Entscheidend ist jedoch, dass sich der Einzelnen dieser Herkunft aus freien Stücken zuwendet. Und jetzt komme ich zurück auf meinen Vergleich der Jakobswege mit den kirchlichen Feiertagen. An Ostern, Pfingsten oder Himmelfahrt können wir den Menschen nicht vorschreiben, wie Sie den Tag nutzen. Und wir besitzen keinen Einfluss, mit welchem Impetus sie "unseren Jakobsweg" beschreiten: als sportliche Herausforderung; oder um anspruchsvoller als andere Natur und Kultur zu genießen; oder weil es gerade "in" ist, mal zwei Stunden auf einem Jakobsweg zu laufen; oder eben kontemplativ, um bewusst eine religiöse Erfahrung zu machen.

Apostel Paulus schrieb an die Galater: "Zur Freiheit hat uns Christus befreit." Wir scheinbar modernen Menschen hingegen haben uns vom christlichen Glauben losgesagt. Und wir haben diese Emanzipation als Fortschritt gerühmt.

Das Ergebnis sind jedoch neue Zivilisationskrankheiten wie Orientierungslosigkeit, Sinnleere, Egoismus, Gleichgültigkeit oder Verrohung. Und wo die althergebrachten religiös fundierten Moralvorstellungen erodieren, braucht man mehr Gesetze, mehr Bürokratie, mehr Sozialarbeiter und mehr öffentliche Leistungen, und das heißt, wir alle werden unfreier!

Damit nicht genug: Die globale Entwicklung hat uns in den letzten zwölf Monaten erbarmungslos gelehrt, dass eine Zeit, die sich ihrer Gottlosigkeit rühmt, wie zur Strafe obendrein ihre materiellen Werte verliert.

So gesehen, ist jeder wiederbelebte Jakobsweg ein Ausweg aus dem Irrgarten der maßlosen Säkularisierung unseres Daseins.

Achten wir also darauf, dass wir "unseren Jakobsweg" nicht zu sehr trivialisieren.

Natürlich ist es schön, dass das Wandern - und namentlich das Fernwandern - derzeit regelrecht boomen.
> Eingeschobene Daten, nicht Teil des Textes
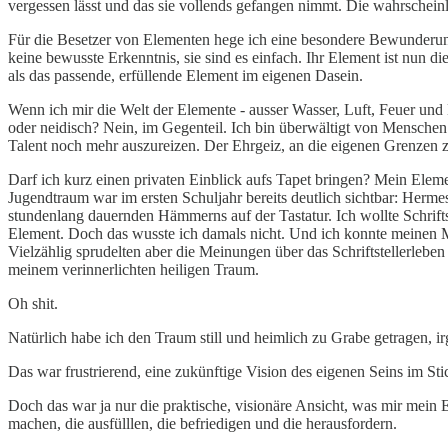
vergessen lässt und das sie vollends gefangen nimmt. Die wahrscheinl
Für die Besetzer von Elementen hege ich eine besondere Bewunderung. 
keine bewusste Erkenntnis, sie sind es einfach. Ihr Element ist nun d
als das passende, erfüllende Element im eigenen Dasein.
Wenn ich mir die Welt der Elemente - ausser Wasser, Luft, Feuer und 
oder neidisch? Nein, im Gegenteil. Ich bin überwältigt von Menschen -
Talent noch mehr auszureizen. Der Ehrgeiz, an die eigenen Grenzen zu
Darf ich kurz einen privaten Einblick aufs Tapet bringen? Mein Element
Jugendtraum war im ersten Schuljahr bereits deutlich sichtbar: Herme
stundenlang dauernden Hämmerns auf der Tastatur. Ich wollte Schrifts
Element. Doch das wusste ich damals nicht. Und ich konnte meinen M
Vielzählig sprudelten aber die Meinungen über das Schriftstellerleb
meinem verinnerlichten heiligen Traum.
Oh shit.
Natürlich habe ich den Traum still und heimlich zu Grabe getragen,
Das war frustrierend, eine zukünftige Vision des eigenen Seins im Sti
Doch das war ja nur die praktische, visionäre Ansicht, was mir mein 
machen, die ausfülllen, die befriedigen und die herausfordern.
Und natürlich dürfen sich an "unseren Jakobsweg" profane Erwartungen knüpfen - Erwartungen der Gastronomen und der Tourismusmanager.

Aber: "Unser Jakobsweg" ist keine Museumseisenbahn ohne Dampfloks und ohne Schienen; er ist nicht irgendeine Fernwanderroute. "Unser Jakobsweg" zählt zu unserem geistig-kulturellen Erbe. Das heißt, dass wir mit ihm ehrfürchtig und nachhaltig umgehen müssen. Er sollte etwas Außergewöhnliches bleiben: ein rund 184 Kilometer langes Kirchenschiff mit freiem Blick zum Himmel!

Papst Benedikt XVI. hat gleich zu Begin seines Pontifikats - wie schon zuvor Papst Johannes Paul II. - deutlich gemacht, dass Glaube und Vernunft nicht im Widerstreit stehen. Sie brauchen sich wechselseitig. Sie sind die beiden Flügel der menschlichen Seele.

Speziell in diesem Sinn wünsche ich allen Wanderern auf "unserem Jakobsweg" unvergessliche Aussichten, prägende Ansichten und tiefe Einsichten.